• [AIM OF THE TASK] From the guide on merging book metadata, print the passage starting with "Providers automatically retry" and going on through "errors) fail immediately.", word for word.

• [DOCUMENT TEXT]
Segment Open

When multiple providers return data for the same book, the SDK reconciles differences to produce a unified record.

Automatic Reconciliation

The aggregator handles reconciliation automatically when you enable deduplication:

typescript
const aggregator = new MetadataAggregator(providers, {
  deduplicateByIsbn: true,
  calculateConsensus: true,
});

const { results, consensus } = await aggregator.searchByISBN(isbn);

// Results are deduplicated and merged
// Consensus contains agreement metrics
console.log(consensus?.confidence); // 0.92
console.log(consensus?.agreementScore); // 0.88

Confidence Scoring

The SDK calculates confidence based on multiple factors:

Factor Description
Source count More sources agreeing increases confidence
Source quality Higher-priority providers carry more weight
Field agreement Fields matching across sources boost confidence
Data completeness More complete records score higher

Confidence Tiers:

Tier Score Interpretation
Exceptional 0.95+ Very high agreement, authoritative sources
Strong 0.90–0.95 Good consensus across multiple sources
Good 0.80–0.90 Moderate agreement
Moderate 0.65–0.80 Some disagreement between sources
Weak 0.50–0.65 Limited agreement
Poor < 0.50 Significant conflicts

Conflict Detection

Detect and analyze conflicts between metadata sources:

typescript
import { ConflictDetector, ConflictDisplayFormatter } from "@colibri-hq/sdk/metadata";

const detector = new ConflictDetector();
const conflicts = detector.detectConflicts(preview);

console.log(`Total conflicts: ${conflicts.summary.totalConflicts}`);
console.log(`Critical: ${conflicts.summary.criticalCount}`);

// Format conflicts for display
const formatter = new ConflictDisplayFormatter();
const formatted = formatter.formatConflicts(conflicts.conflicts);

for (const conflict of formatted) {
  console.log(`Field: ${conflict.fieldName}`);
  console.log(`Severity: ${conflict.severity}`);
  for (const value of conflict.values) {
    console.log(`  ${value.source}: ${value.displayValue}`);
  }
}

Error Handling

Graceful Degradation

The aggregator continues if some providers fail. Check the errors map to see which providers encountered issues:

typescript
const { results, errors } = await aggregator.searchByISBN(isbn);

if (errors.size > 0) {
  for (const [provider, error] of errors) {
    console.warn(`${provider}: ${error.message}`);
  }
}

// Results from successful providers are still available
console.log(`Got ${results.length} results`);

Retry Behavior

Providers automatically retry on transient failures:

  • Network timeouts
  • Connection errors
  • Server errors (5xx)

Retries use exponential backoff with jitter. Non-retryable errors (4xx client errors) fail immediately.

Segment Closed

• [EXCERPTED DATA]
Segment Open

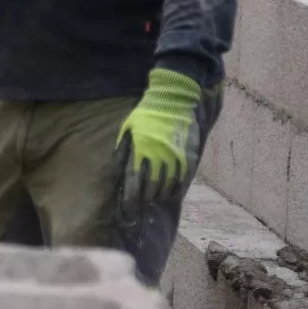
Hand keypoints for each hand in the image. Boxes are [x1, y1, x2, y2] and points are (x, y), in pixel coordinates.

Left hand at [115, 69, 207, 206]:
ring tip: (153, 200)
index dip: (131, 198)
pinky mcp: (189, 155)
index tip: (128, 208)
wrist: (173, 100)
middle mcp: (159, 156)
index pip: (134, 181)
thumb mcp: (127, 129)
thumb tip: (118, 171)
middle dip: (145, 199)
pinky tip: (170, 192)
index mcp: (141, 149)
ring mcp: (176, 157)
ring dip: (159, 195)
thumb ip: (123, 150)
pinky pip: (183, 178)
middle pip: (151, 187)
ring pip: (167, 185)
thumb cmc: (145, 114)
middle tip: (140, 206)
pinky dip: (175, 188)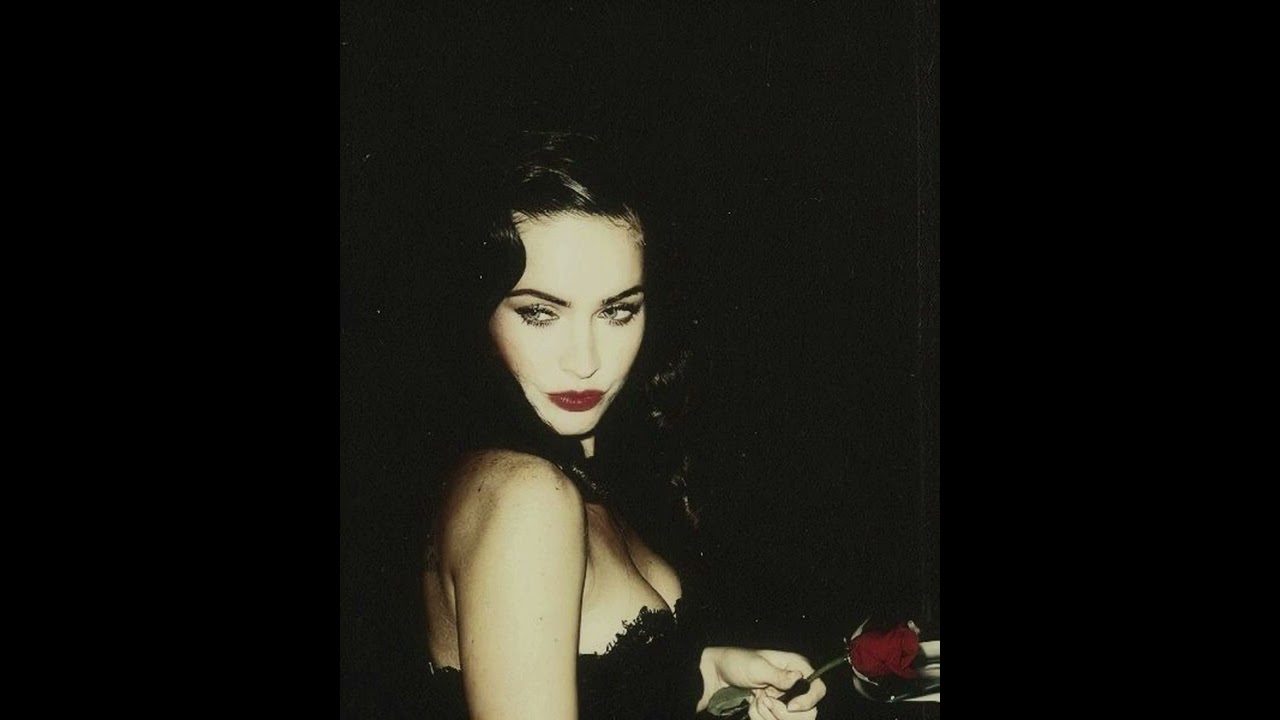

Segment Closed

• [ANSWER TO THE PROBLEM]
Providers automatically retry on transient failures:

  • Network timeouts
  • Connection errors
  • Server errors (5xx)

Retries use exponential backoff with jitter. Non-retryable errors (4xx client errors) fail immediately.